:: Records shown ::
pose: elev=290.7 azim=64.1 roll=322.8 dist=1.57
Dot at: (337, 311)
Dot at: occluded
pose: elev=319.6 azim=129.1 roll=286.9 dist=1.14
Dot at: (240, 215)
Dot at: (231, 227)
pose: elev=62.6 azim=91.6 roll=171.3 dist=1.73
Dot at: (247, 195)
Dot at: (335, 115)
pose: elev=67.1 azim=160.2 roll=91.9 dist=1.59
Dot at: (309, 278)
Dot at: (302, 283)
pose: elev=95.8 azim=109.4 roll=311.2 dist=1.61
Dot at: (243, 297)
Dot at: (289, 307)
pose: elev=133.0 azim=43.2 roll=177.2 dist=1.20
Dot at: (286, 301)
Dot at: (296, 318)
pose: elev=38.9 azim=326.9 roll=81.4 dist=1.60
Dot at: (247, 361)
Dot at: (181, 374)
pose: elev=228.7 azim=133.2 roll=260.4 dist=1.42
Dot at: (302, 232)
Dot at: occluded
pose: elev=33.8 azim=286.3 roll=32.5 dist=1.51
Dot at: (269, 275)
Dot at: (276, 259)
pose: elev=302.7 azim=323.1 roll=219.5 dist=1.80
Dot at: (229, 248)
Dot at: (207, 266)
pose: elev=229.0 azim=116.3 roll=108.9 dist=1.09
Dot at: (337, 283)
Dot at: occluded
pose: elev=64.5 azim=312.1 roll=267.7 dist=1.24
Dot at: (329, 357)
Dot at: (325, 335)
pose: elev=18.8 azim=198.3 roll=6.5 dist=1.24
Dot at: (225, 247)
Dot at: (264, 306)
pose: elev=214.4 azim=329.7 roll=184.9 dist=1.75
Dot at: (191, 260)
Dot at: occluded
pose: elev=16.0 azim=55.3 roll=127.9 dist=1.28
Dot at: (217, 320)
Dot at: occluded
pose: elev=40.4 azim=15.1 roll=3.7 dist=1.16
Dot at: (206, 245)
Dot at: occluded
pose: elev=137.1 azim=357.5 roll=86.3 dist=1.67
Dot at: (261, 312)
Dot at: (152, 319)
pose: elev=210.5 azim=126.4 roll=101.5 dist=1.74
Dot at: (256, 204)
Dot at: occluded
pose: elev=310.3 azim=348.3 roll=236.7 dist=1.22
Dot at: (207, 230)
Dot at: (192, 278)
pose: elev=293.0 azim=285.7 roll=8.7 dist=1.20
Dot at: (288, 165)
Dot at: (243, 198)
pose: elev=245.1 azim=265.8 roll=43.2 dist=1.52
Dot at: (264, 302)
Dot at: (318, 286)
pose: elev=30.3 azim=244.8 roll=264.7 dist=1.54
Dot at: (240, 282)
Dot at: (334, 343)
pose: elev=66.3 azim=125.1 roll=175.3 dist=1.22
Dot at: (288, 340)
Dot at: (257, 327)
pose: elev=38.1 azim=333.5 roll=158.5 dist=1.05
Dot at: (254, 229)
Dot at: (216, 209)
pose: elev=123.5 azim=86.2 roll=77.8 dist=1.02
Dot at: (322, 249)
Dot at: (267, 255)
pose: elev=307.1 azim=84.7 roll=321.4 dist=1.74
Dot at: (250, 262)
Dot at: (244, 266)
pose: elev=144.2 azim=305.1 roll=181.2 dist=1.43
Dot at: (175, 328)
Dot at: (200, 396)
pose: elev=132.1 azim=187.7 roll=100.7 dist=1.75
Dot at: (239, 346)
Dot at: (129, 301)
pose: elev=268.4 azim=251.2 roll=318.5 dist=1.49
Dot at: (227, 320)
:::
• **Exercise**:
Edit the rows that run from the start of the rows through the line containing "Dot at: (289, 307)", including both ends. Replace every "pose" with "view" and leave everything else unchanged.

• **Response to this exercise**:
view: elev=290.7 azim=64.1 roll=322.8 dist=1.57
Dot at: (337, 311)
Dot at: occluded
view: elev=319.6 azim=129.1 roll=286.9 dist=1.14
Dot at: (240, 215)
Dot at: (231, 227)
view: elev=62.6 azim=91.6 roll=171.3 dist=1.73
Dot at: (247, 195)
Dot at: (335, 115)
view: elev=67.1 azim=160.2 roll=91.9 dist=1.59
Dot at: (309, 278)
Dot at: (302, 283)
view: elev=95.8 azim=109.4 roll=311.2 dist=1.61
Dot at: (243, 297)
Dot at: (289, 307)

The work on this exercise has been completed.